■ **Tasks to complete**:
1 - Using the antenna patent page, answer each question on its own line, labeled (a), (b) and (c):
(a) Who is listed as the assignee?
(b) On what date was the patent granted?
(c) In the abstract, what is the first signal source electrically connected to?
2 - Rewrite the paragraph of the antenna patent page that begins "Provided is an antenna assembly" as a bulleted list that keeps its main facts.
3 - Translate this sentence from the antenna patent page into French: "Provided is an antenna assembly and an electronic device."

P
US12388181B2ActiveUtilityPatentIndex 49

Antenna assembly and electronic device

Assignee: GUANGDONG OPPO MOBILE TELECOMMUNICATIONS CORP LTDPriority: Jan 28, 2021Filed: Jul 18, 2023Granted: Aug 12, 2025
Est. expiryJan 28, 2041(~14.6 yrs left)· nominal 20-yr term from priority
Inventors:WU XIAOPU
H01Q 1/22H01Q 5/40H01Q 5/378H01Q 1/521H01Q 5/335H01Q 5/342H01Q 5/35H01Q 9/42H01Q 1/243H01Q 1/241H01Q 25/04H01Q 1/36
49
PatentIndex Score
0
Cited by
32
References
20
Claims

Abstract

Provided is an antenna assembly and an electronic device. The antenna assembly includes the following. A first antenna including a first radiator and a first signal source electrically connected to the first radiator. A second antenna including a second radiator and a third radiator, one end of the second radiator is spaced apart from one end of the first radiator with a first coupling gap, and the other end of the second radiator is spaced apart from one end of the third radiator with a second coupling gap. The first radiator is configured to generate at least one resonant mode under excitation of the first signal source, and a part of the second radiator that is close to the second coupling gap is configured to generate at least one resonant mode under excitation of the first signal source through coupling of the first radiator.

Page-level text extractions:
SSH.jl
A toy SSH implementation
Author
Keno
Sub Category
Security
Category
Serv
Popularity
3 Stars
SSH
--
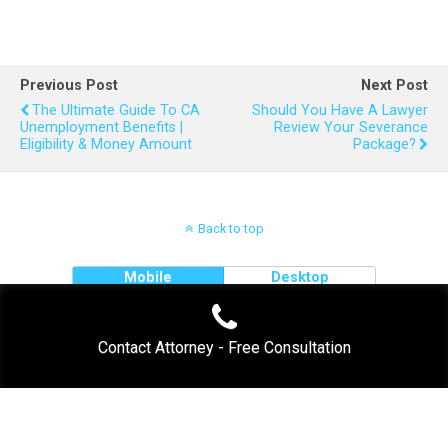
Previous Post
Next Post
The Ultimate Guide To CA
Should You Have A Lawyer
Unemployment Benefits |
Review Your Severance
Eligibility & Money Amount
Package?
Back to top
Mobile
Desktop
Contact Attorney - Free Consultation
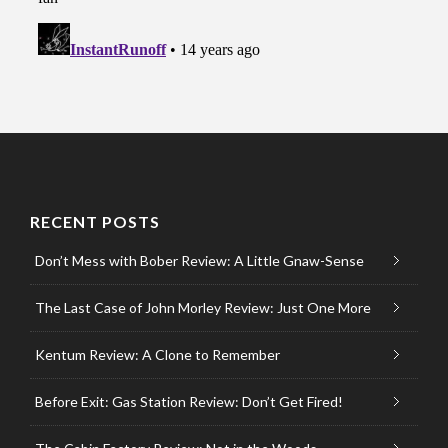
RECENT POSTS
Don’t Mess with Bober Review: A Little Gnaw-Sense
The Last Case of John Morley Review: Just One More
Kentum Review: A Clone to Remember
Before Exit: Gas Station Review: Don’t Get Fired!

■ **Results for each task**:
1 -
(a) GUANGDONG OPPO MOBILE TELECOMMUNICATIONS CORP LTD
(b) Aug 12, 2025
(c) The first radiator

2 -
- The patent covers an antenna assembly and an electronic device.
- The first antenna has a first radiator and a first signal source electrically connected to that radiator.
- The second antenna has a second radiator and a third radiator.
- A first coupling gap separates one end of the second radiator from one end of the first radiator.
- A second coupling gap separates the other end of the second radiator from one end of the third radiator.
- When excited by the first signal source, the first radiator generates at least one resonant mode.
- The part of the second radiator near the second coupling gap also generates at least one resonant mode from the first signal source, through coupling of the first radiator.

3 - Il est fourni un ensemble d'antenne et un dispositif électronique.